Pourquoi avoir choisi de faire cette randonnée seule ?

marcher seulComme je l’ai dit, l’année écoulée a été rude. J’avais besoin de décompresser à mon rythme. Être seule, c’est génial, tu fais ce que tu veux, quand tu veux, sans pression. Si tu n’as pas envie de manger à midi, tu ne le fais pas, si tu veux marcher seulement 6 km parce que tu as la flemme aujourd’hui, tu le fais et tu vas te baigner dans l’océan. Et c’est tout. Être seule, c’est une liberté fabuleuse de vivre vraiment à son propre rythme. Et surtout (et c’est un luxe à notre époque), être seule permet d’avoir du silence. Tu n’es pas obligé de parler, de faire la conversation le soir… C’est très relaxant. Et les moments où tu as vraiment envie de partager, c’est là que tu dégaines ton téléphone et que tu appelles des gens (amis/famille/amoureux…)

Ensuite, parce que (et beaucoup d’auteurs le disent) la marche c’est très philosophique. C’est un moyen d’être plongé dans tes pensée entre 5 et 7 heures par jour. Ça permet de faire le point sur un sacré paquet de truc et si tu n’es pas seul, tu ne peux pas y arriver. Moi j’avais besoin de penser.

Enfin, (et là c’est mon égo bien trop grand qui parle, mais je suis honnête), je suis aussi partie seule pour que ce soit mon « exploit », et pas « le nôtre ». Je n’avais pas envie que l’on puisse minimiser. Oui j’ai parcouru 700 km à pied. Non, personne n’a porté mon sac. Je ne voulais pas partager ça. C’était mon projet depuis le début et je voulais le mener à bien seule.

As-tu déjà beaucoup voyagé par le passé ?
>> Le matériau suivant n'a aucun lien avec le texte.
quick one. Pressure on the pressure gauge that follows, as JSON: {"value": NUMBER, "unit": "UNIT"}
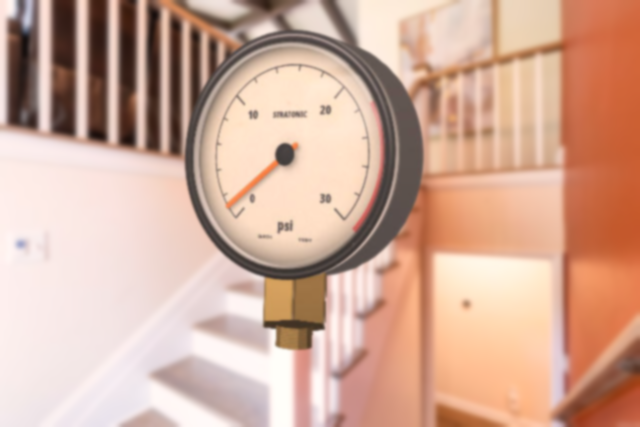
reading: {"value": 1, "unit": "psi"}
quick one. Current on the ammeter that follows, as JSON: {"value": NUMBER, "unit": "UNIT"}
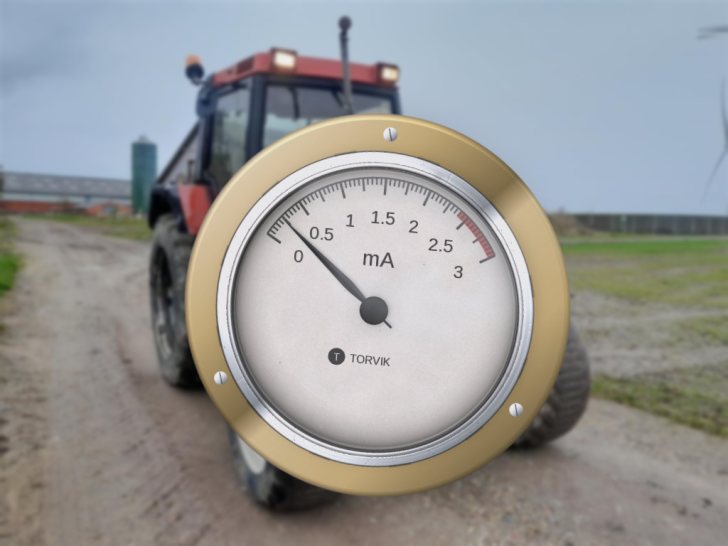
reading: {"value": 0.25, "unit": "mA"}
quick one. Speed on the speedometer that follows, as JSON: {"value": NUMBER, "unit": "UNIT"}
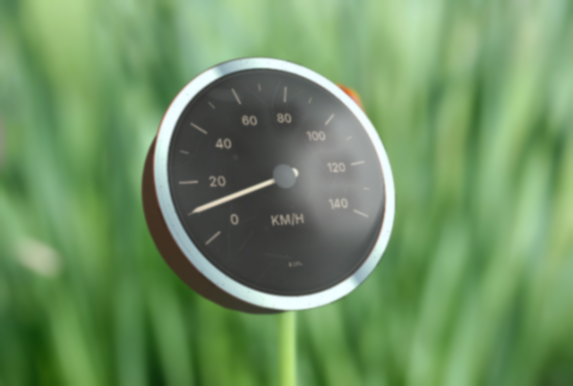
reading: {"value": 10, "unit": "km/h"}
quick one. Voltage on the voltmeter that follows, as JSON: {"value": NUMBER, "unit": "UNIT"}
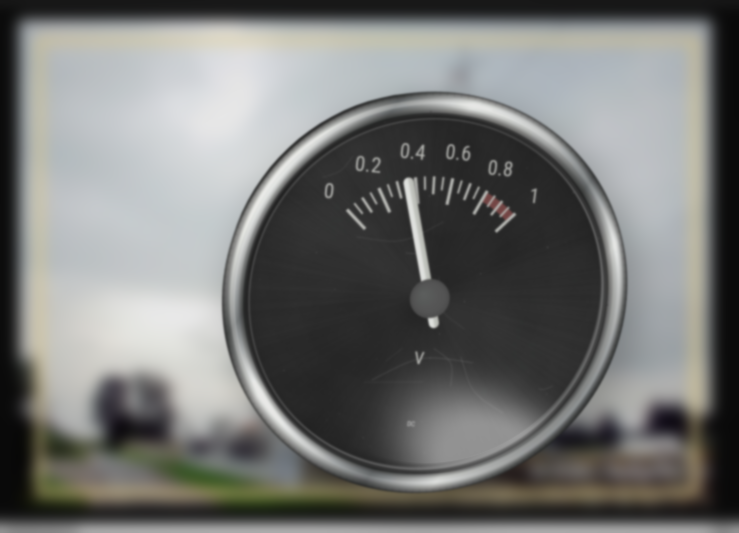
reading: {"value": 0.35, "unit": "V"}
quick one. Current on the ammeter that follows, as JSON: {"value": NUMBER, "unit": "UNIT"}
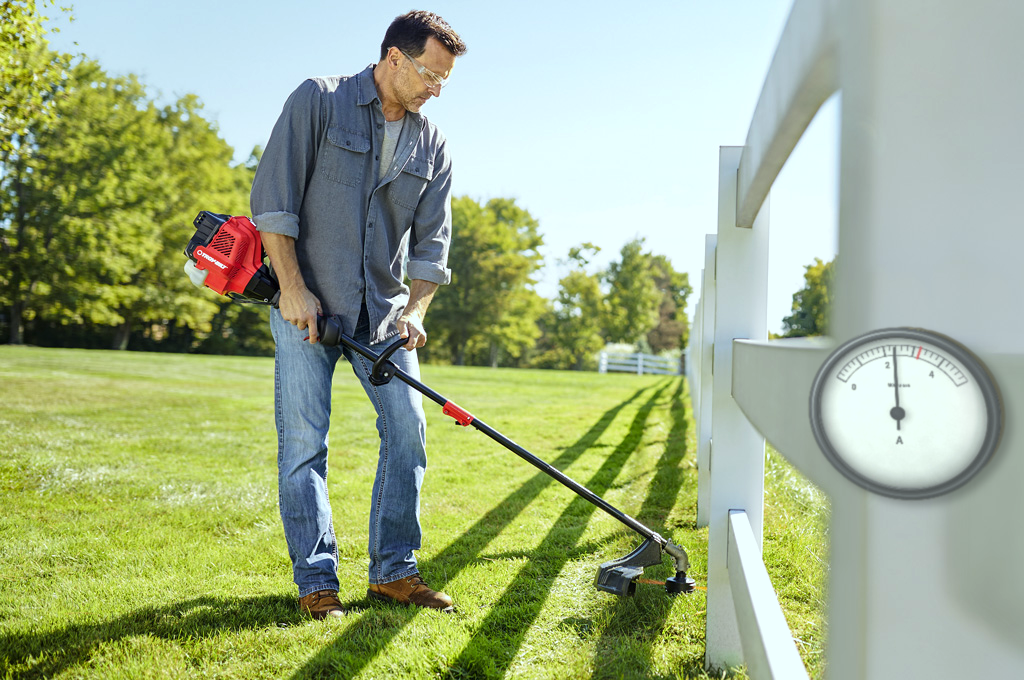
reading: {"value": 2.4, "unit": "A"}
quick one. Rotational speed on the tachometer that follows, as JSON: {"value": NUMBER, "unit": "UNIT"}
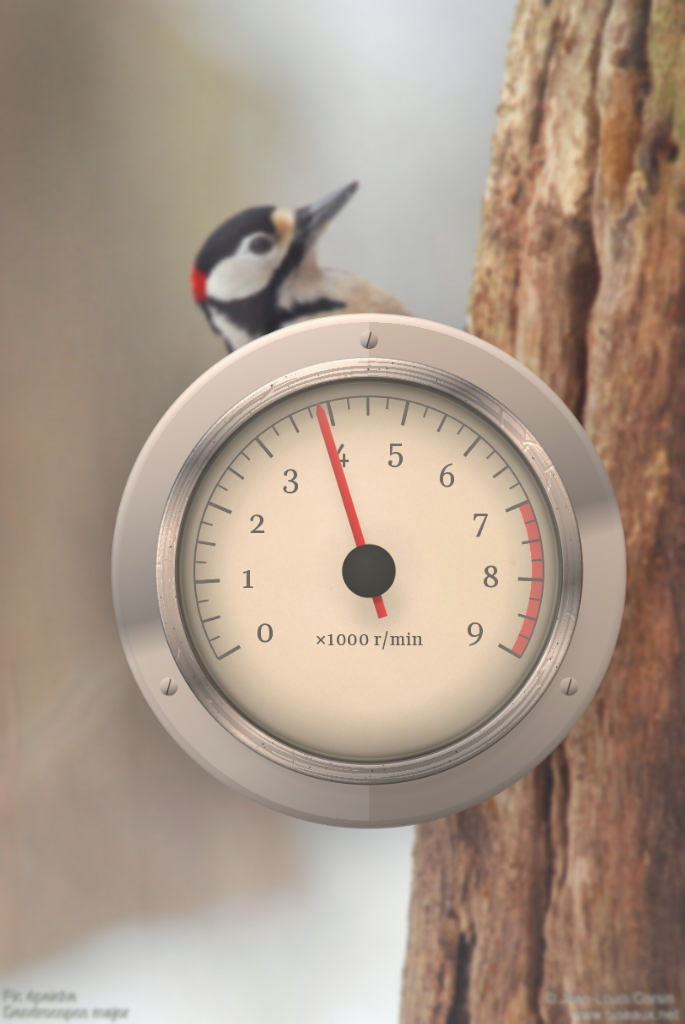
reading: {"value": 3875, "unit": "rpm"}
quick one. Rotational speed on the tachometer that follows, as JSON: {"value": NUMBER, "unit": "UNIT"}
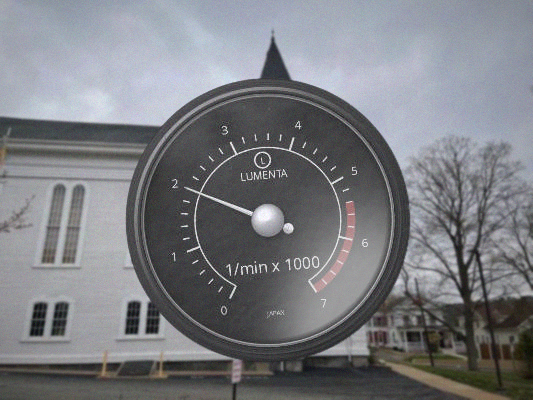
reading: {"value": 2000, "unit": "rpm"}
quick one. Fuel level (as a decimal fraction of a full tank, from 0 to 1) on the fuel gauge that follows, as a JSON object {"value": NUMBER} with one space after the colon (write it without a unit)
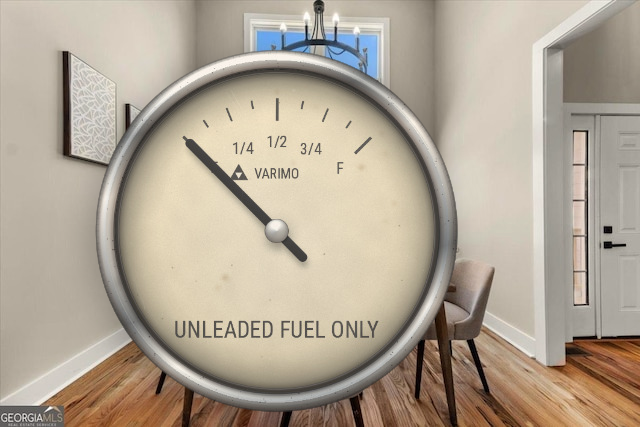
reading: {"value": 0}
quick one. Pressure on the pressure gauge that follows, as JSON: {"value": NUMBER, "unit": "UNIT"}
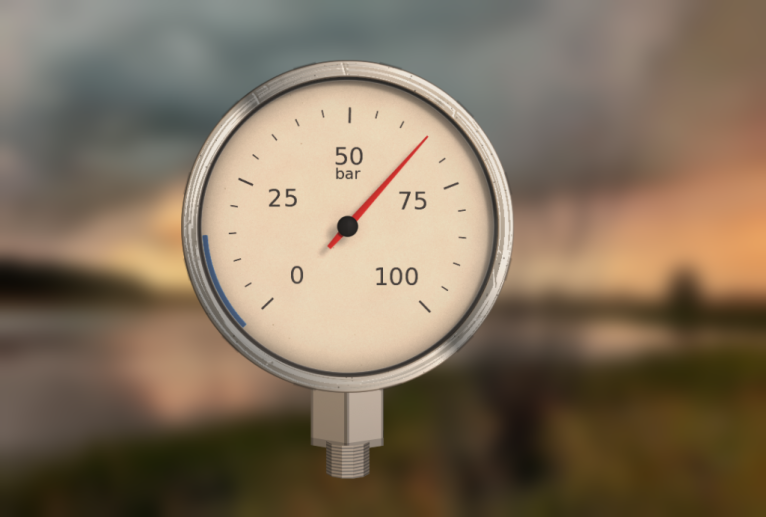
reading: {"value": 65, "unit": "bar"}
Je ne sais pas ce que « beaucoup » veut dire, mais j’imagine que selon les critères de tout le monde, j’ai plus bougé que la moyenne des personnes de mon âge (je viens d’avoir 26 ans). J’ai foulé les sols de l’Algérie, de la Chine, du Togo, de la Slovénie, de l’Espagne, du Portugal, de l’Italie, de la Grande Bretagne, de l’Allemagne et de la Pologne. Chaque voyage a été différent et m’a montré ce que j’aimais ou n’aimais pas faire lorsque je pars (par exemple, le all inclusive, très peu pour moi, merci) (alors que loger chez l’habitant oui). Pour la plupart, j’ai rédigé de petits récits de voyages qui font marrer mes amis et ma famille à qui je les envoie (je les axe beaucoup sur mes mésaventures liées aux différences de mode de vie). Ceux qui ont eu le plus de succès sont ceux sur la Chine, la Slovénie et le Togo. Plusieurs années après, on m’en parle encore. Ma mère les faisait même lire à ses amis (que ça faisait marrer aussi apparemment). C’est comme ça que je suis devenue célèbre dans un petit village des Landes ;).